Question

Question 7.18 Ethyl acetate is formed by the reaction between ethanol and acetic acid and the equilibrium is represented as:

CH3COOH(l) + C2H5OH(l) <---> CH3COOC2H5(l) + H2O(l)

(i) Write the concentration ratio (reaction quotient), Qc, for this reaction (note: water is not in excess and is not a solvent in this reaction)
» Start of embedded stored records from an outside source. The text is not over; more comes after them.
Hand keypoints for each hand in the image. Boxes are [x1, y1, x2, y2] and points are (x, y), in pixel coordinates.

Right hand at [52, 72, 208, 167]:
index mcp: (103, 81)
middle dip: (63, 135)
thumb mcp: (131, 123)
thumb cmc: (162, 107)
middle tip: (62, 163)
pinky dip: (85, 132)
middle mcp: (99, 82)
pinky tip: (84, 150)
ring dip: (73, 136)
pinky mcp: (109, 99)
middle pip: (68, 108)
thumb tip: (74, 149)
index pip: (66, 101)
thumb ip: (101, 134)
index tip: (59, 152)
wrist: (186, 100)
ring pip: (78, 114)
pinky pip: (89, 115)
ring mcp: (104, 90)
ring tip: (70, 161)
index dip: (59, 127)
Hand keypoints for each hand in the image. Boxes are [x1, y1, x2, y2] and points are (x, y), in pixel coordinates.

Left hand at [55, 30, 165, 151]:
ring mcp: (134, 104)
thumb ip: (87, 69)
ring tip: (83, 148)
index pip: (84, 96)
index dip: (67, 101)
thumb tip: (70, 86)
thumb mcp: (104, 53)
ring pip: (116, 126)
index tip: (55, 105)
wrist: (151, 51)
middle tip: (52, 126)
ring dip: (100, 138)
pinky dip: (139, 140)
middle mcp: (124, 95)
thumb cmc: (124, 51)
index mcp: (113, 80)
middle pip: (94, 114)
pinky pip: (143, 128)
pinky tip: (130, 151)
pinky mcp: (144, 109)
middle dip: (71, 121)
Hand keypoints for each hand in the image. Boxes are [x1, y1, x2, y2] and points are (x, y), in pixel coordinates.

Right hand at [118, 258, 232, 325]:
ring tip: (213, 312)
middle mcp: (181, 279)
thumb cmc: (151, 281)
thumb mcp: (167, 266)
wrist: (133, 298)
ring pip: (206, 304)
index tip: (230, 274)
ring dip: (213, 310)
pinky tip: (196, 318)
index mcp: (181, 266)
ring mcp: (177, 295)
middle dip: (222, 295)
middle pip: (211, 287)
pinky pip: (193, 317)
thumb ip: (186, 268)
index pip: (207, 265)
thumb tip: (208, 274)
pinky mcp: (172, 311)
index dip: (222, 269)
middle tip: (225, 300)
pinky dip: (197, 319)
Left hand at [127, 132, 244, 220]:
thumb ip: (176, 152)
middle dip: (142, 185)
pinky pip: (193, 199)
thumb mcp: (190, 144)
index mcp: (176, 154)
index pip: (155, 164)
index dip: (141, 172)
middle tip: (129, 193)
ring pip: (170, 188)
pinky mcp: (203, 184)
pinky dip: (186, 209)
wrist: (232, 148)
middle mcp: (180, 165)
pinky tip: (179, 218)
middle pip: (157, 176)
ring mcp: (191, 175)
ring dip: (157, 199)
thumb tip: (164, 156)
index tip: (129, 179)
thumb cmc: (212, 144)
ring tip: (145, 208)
(ii) At 293 K, if one starts with 1.00 mol of acetic acid and 0.18 mol of ethanol, there is 0.171 mol of ethyl acetate in the final equilibrium mixture. Calculate the equilibrium constant.

(iii) Starting with 0.5 mol of ethanol and 1.0 mol of acetic acid and maintaining it at 293 K, 0.214 mol of ethyl acetate is found after sometime. Has equilibrium been reached?

Class XI Equilibrium Page 226

Answer 1

CH3COOH(l) + C2H5OH(l) <=> CH3COOC2H5(l) + H2O(l)

(i) reaction quotient ( Qc) = [CH3COOC2H5][H2O]/[C2H5OH][CH3COOH]

Here, H2O is not excess that's why its concentration isn't constant.

(ii)
$\: \: \: \: \: \: \: \: \: \: \: \: \: \: \: \: \: \: \: \: \: CH_3COOH(l)+C_2H_5OH(l) < = > CH_3COOC_2H_5(l)+H_2O(l) \\ at \: t = 0 \: \: \: \: \: \: \: \: 1 \: mol \: \: \: \: \: \: \: \: \: \: \: \: \: \: \: \: \: \: \: \: \: \: \: \: \: \: 0.180mol \\ at \: eqlm \: \: \: (1 - x)mol \: \: \: \: \: \: \: \: \: (0.180 - x)mol \: \: \: \: \: \: \: \: \: \: \: \: \: \: \: \: \: \: \: \: \: x \: \: \: \: \: \: \: \: \: \: \: \: \: \: \: \: \: \: \: \: \: \: \: \: \: \: \: \: \: \: \: \: x$
Given,
[CH3COOC2H5] at equilibrium = 0.171 mol = x
so, x = 0.171 mol

hence, [CH3COOH] = 1 - x = 1 - 0.171 = 0.829
[C2H5OH] = 0.180 - x = 0.180 - 0.171 = 0.009
[CH3COOC2H5] = [H2O] = x = 0.171

now, Kc = [CH3COOC2H5][H2O]/[CH3COOH][C2H5OH]
= 0.171 × 0.171/0.829 × 0.009
= 3.919 ≈ 3.92
hence, Kc = 3.92

(iii) similarly,
at time t ,
[CH3COOH] = 1 - x = 0.5 - 0.214 = 0.786 mol
[C2H5OH] = 0.5 - x = 0.5 - 0.214 = 0.286 mol
[CH3COOC2H5]= x = 0.214 mol
[ H2O] = x = 0.214 mol

reaction quotient ( Qc) = [CH3COOC2H5][H2O]/[CH3COOH][C2H5OH]
= 0.214 × 0.214/0.786 × 0.286
= 0.2037 ≈ 0.204

Here, Qc ≠ Kc hence, equilibrium has not been reached.